Unterdrücker und Unterdrückte
Damit ist das Problem benannt, das weit über die Universität Bern hinaus von Bedeutung ist: ein Konzept, das Forschung als anwaltschaftliche Tätigkeit im Dienst der Entrechteten dieser Welt begreift. Die postkoloniale Theorie teilt die Welt ein in Weiss und Schwarz, Unterdrücker und Unterdrückte. Und sie versteht Universitäten nicht mehr als Institutionen, die sich um Wissen und Erkenntnis bemühen, sondern als Akteure im politischen Kampf – in einem höheren Sinn legitimiert durch das Siegel der Wissenschaft.
Am Anfang der Wissenschaft stehen für die Vertreter der Postkolonialen Studien allerdings keine Fragen, sondern Gewissheiten. Zum Beispiel die, dass Weisse immer privilegiert und deshalb auch rassistisch sind. Oder dass Vernunft ein von weissen Männern erfundenes Konstrukt zur Unterdrückung all dessen sei, was sich dem Machtanspruch der Weissen nicht fügen will.

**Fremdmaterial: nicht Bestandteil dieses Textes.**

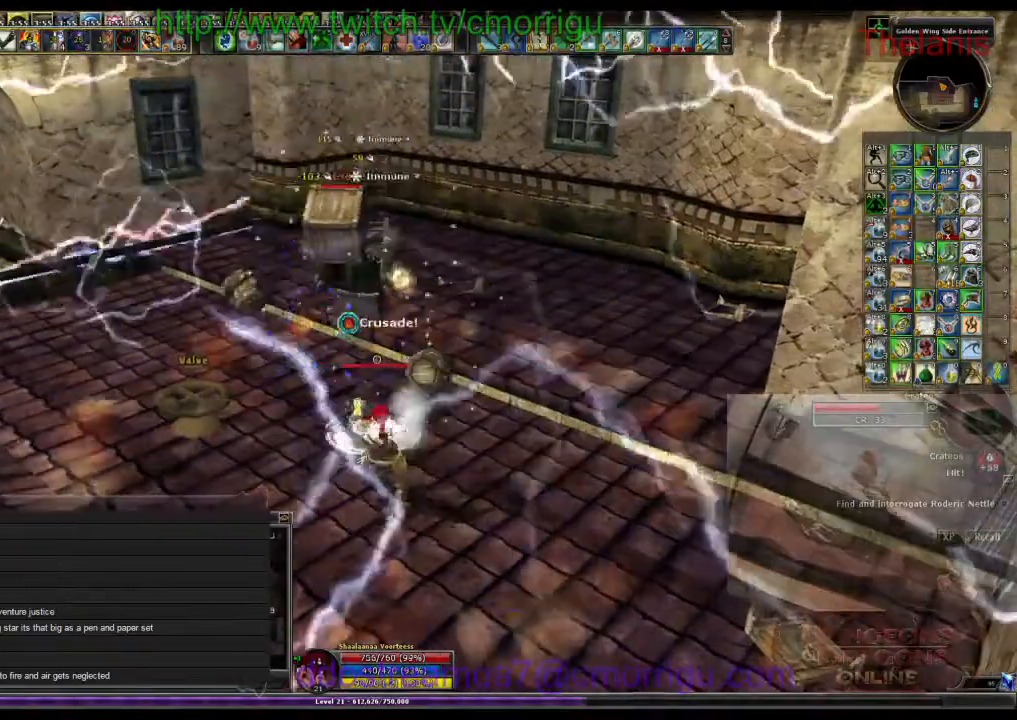
{"keys": [], "events": []}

Zu den Dogmen der Postkolonialisten gehört es, dass die Aufgabe einer kritischen Wissenschaft darin bestehe, Rassismus sichtbar zu machen, auch wo er nicht auf den ersten Blick zu erkennen ist. Und dass Juden zu den weissen Unterdrückern gehörten und grundsätzlich Täter seien, nicht Opfer. Das also, was am Berner Nahostinstitut als Mehrheitsmeinung gilt. Aber nicht nur dort. Im Fachbereich «Urban Studies» der Uni Basel gelten die gleichen Standards.
Glaube statt Wissenschaft
In den USA vergiften diese Kampfbegriffe seit Jahren die Debatte über Hautfarbe, Gender und die Folgen des Kolonialismus. Im Zug der wissenschaftlichen Globalisierung haben sie auch die Schweiz erreicht und prägen das Klima an den akademischen Institutionen, die sich als fortschrittlich verstehen.

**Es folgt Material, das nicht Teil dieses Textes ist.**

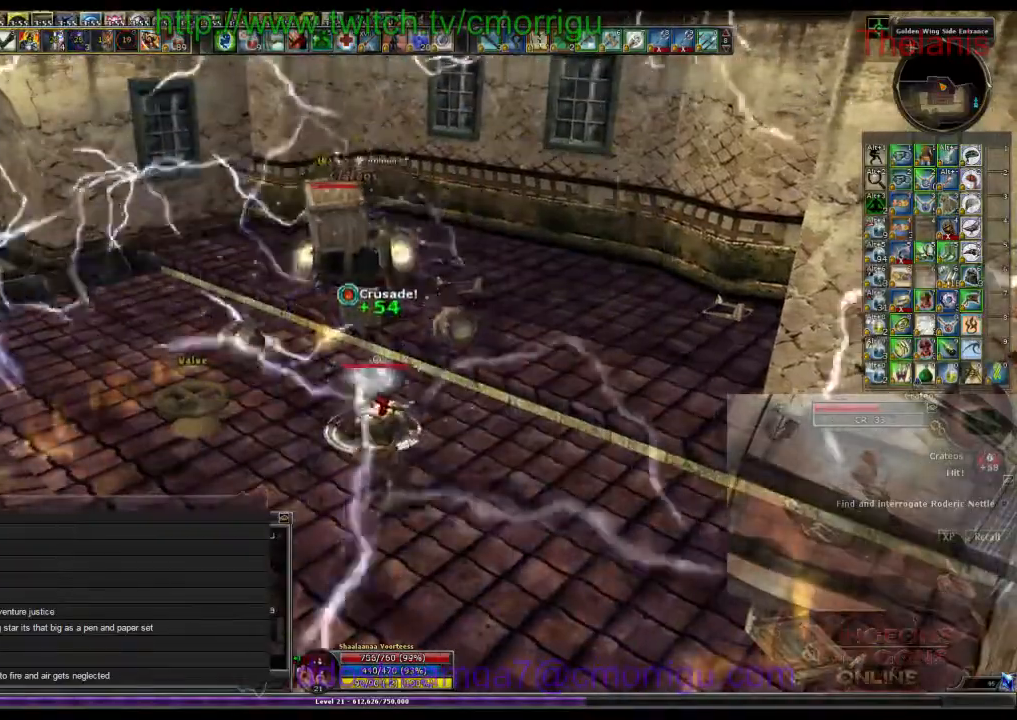
{"keys": [], "events": [[200, "1", "down"], [400, "1", "up"]]}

Im Untersuchungsbericht zu den Verhältnissen an der Uni Bern ist der «postkoloniale Wandel», den Serena Tolino in Lehre und Forschung herbeigeführt hat, ausdrücklich benannt. Allerdings ohne dass der Postkolonialismus als das qualifiziert würde, was er ist: eine Theorie, die nicht von wissenschaftlichen Standards geprägt ist, sondern von Glaubenssätzen.
Wissenschaft zeichnet sich dadurch aus, dass sie ihre Grundlagen kritisch reflektiert. In der Berner Islamwissenschaft ist davon ebenso wenig zu spüren wie bei den Basler «Urban Studies», denen ein interner Untersuchungsbericht vergangene Woche einen Persilschein ausgestellt hat. Wo Wissenschaft und politischer Aktivismus so unauflöslich ineinander verschlungen sind, ist das Problem nicht mit ein paar administrativen Massnahmen zu lösen. Der Ungeist sitzt zu tief.